Example: Predicting a Value with Regression Equation
– The intercept and slope of a linear regression are b0 = 3 and b1 = 2.3.
– Calculate the predicted value of y after three periods.
Solution:
– y3 = 3 + 2.3(3) = 9.9.
– Linear trends may not correctly model the growth of a time series. Attempting to use a linear model can lead to persistent errors in the estimations with serial correlation of residuals (i.e., differences between the time series and the trend). Such cases call for the use of a method other than a linear model.
– A log-linear trend often works well for financial time series. Such a model assumes a constant growth rate in the dependent variable. It can be modeled in the following manner: y_t = e^(b0 + b1*t + e_t), where t = 1, 2, …, T.
– The exponential growth is at a constant rate of [e^(b1) - 1].
– This can be transformed into a linear model by taking the natural log of both sides of the equation: ln(y_t) = b0 + b1*t + e_t, where t = 1, 2, …, T.
– A linear trend model can then be used on the transformed equation to determine the parameters b0 and b1.
Example: Predicting a Value with Log-Linear Regression Equation
– The intercept and slope of a log-linear regression are b0 = 2.8 and b1 = 1.4.

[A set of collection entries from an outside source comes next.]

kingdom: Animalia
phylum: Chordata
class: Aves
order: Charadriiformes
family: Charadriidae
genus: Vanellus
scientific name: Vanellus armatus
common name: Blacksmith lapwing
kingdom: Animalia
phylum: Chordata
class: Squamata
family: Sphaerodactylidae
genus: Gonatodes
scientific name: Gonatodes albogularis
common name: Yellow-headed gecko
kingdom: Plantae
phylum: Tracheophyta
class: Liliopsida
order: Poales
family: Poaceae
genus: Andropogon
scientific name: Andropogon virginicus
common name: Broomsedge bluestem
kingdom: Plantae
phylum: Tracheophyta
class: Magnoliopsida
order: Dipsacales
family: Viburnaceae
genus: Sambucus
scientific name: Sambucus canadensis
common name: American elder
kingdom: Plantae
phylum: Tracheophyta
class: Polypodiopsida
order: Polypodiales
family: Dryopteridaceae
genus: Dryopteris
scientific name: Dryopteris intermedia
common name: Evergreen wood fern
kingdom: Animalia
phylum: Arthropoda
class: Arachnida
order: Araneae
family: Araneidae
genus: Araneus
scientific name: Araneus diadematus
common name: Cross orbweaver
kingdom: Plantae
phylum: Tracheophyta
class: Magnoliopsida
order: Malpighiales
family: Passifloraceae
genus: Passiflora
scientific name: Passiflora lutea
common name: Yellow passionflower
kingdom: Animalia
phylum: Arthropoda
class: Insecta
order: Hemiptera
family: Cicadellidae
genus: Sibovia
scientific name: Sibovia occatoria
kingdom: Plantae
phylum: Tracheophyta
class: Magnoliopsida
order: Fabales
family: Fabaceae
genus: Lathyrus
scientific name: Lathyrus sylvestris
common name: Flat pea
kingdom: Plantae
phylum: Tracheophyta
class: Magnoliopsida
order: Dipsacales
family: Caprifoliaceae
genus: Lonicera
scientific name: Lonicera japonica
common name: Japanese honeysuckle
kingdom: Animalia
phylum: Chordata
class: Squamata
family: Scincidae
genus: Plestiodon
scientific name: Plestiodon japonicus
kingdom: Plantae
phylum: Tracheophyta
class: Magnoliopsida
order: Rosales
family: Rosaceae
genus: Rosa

– Calculate the predicted value of y after three periods.
Solution:
– ln(y3) = 2.8 + 1.4(3) = 7
– y3 = e^7 = 1,096.63.
The assumptions behind regression analysis must be satisfied in order for the results to be valid. With these models, a common violation is the correlation of regression errors across observations.
The Durbin-Watson statistic can be used to test for serial correlation in the model. When testing a model’s DW statistic, the null hypothesis is that no serial correlation is present.
A DW statistic that is significantly below 2 is strong evidence of serial positive correlation and a DW statistic above 2 indicates negative serial correlation.
If evidence of serial correlation is detected, the data may need to be transformed, or another estimation technique may need to be applied.